**PROBLEM DESCRIPTION**
In the comments on refugees in the Netherlands, replace "refugees" with "asylum seekers" and write out the text from "It is heartrenching" to "by volunteers alone.".

**PASSAGE GIVEN**
* begin *

It would benefit both sides as jobs such as street cleaners or etc could be filled by them the asylum seekers and in turn they could earn money.
Thank you Melissa for sharing an insight in to the current situation at the Netherlands!
What Pastor Shin has displayed in her blog article “That asylum seekers has become not just an issue but a crisis, as the EU countries struggle to cope with the influx as well as trying to resolve the division in the EU over how best to deal with resettling people,” seems correct and clearer now. All we can further hope and earnestly pray for is that, through the excellence of whatever white virtue there are in Samsara and Nirvana, may all be auspicious for those asylum seekers as mentioned therein, be freed here and now from all further misfortune and hardships, and thus enjoy a glorious perfect virtue of goodness earnestly! Om Mani Padme Hung.
Thank you Melissa for sharing this report on refugees in Netherlands.
It is heartrenching to hear the treatment of this asylees in Netherlands. They are trapped due to unsympathetic regulation that stop them to get a safe place and a living. Situation is worsen when political move to stop the BBB programme and ask the refugees to leave without any shelter in the winter.
Nevertheless, I am glad that there are so many people who volunteered to help the “Vluchtloods” group and offering them the basic necessities.
This article again serve as a reminder for me to be always be contended with what we have and help those we are in need.
Lastly, I hope the government will provide a solution to the refugees soon as it is difficult to sustain based on donation and help by volunteers alone.
With the new Dutch EU presidency, Dutch Prime Minister Mark Rutte said Europe’s first priority on refugees was to improve efforts to curtail the flow of asylum-seekers arriving into the EU, which reached record numbers in 2015. By that he means that the numbers have to come down very much, very considerably.
On 16 December 2015 in Geldermalsen near Rotterdam, police fired warning shots during a riot by thousands of protesters opposed to the opening of a refugee center to accept 1500 asylum seekers. More recently in Cologne, Germany, police are investigating 31 potential suspects, of whom 18 are reported to be asylum seekers, one of them a 14-year-old Syrian boy seeking asylum in the Netherlands on suspicion of sexual assault. The accusation stems from an alleged New Year’s Eve attack on two girls, aged 14 and 15.
Asylum seekers has become not just an issue, but a crisis as the EU countries struggle to cope with the influx, as well as trying to resolve the division in the EU over how best to deal with resettling people.
There are many initiatives for migrants and refugees in the Netherlands, and the Dutch Council for Refugees has 6.000 volunteers and 600 paid employees. However, this does not help the rejected or illegal asylum seekers much who fall among the cracks. Like what we read in the article by Melissa, these rejected asylum seekers often disappear into illegality and live a virtually invisible and disenfranchised existence: they can not work, can not go to school, have little or no access to health care and have no right to adequate shelter.
There are sympathisers, for example a Dutch owner of an area in Slootdorp that was once a village for Jews fleeing the Nazis, he has offered the land to house refugees from Syria and Iraq, following a heated debate over the arrival this year of at least 26,000 Middle Eastern migrants.

* end *

**RECORDS SUPPLIED**
* begin *

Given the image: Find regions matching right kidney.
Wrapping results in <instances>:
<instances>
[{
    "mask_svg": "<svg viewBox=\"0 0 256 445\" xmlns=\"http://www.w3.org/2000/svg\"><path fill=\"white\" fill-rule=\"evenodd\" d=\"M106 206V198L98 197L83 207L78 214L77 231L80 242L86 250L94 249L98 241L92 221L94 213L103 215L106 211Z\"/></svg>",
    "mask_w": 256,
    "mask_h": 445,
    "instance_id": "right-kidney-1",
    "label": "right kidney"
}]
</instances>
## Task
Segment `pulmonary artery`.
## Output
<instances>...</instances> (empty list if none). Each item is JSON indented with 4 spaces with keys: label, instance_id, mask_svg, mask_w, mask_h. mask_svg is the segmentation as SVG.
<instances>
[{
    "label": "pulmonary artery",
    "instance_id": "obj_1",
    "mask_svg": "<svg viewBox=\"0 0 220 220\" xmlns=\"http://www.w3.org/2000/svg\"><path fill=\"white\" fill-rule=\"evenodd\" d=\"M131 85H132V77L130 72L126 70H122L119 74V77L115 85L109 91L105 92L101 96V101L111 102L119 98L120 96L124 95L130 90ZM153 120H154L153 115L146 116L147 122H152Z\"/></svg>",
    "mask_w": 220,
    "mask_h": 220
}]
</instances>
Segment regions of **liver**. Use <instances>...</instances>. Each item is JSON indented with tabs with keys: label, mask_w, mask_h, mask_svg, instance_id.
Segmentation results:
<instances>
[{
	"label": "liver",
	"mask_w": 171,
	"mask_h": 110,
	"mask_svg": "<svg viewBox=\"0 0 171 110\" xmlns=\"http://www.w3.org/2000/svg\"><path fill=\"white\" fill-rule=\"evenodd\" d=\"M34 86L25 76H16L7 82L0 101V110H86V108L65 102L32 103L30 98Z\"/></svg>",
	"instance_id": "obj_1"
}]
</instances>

* end *

**ANSWER FOR THE TASK**
It is heartrenching to hear the treatment of this asylees in Netherlands. They are trapped due to unsympathetic regulation that stop them to get a safe place and a living. Situation is worsen when political move to stop the BBB programme and ask the asylum seekers to leave without any shelter in the winter.
Nevertheless, I am glad that there are so many people who volunteered to help the “Vluchtloods” group and offering them the basic necessities.
This article again serve as a reminder for me to be always be contended with what we have and help those we are in need.
Lastly, I hope the government will provide a solution to the asylum seekers soon as it is difficult to sustain based on donation and help by volunteers alone.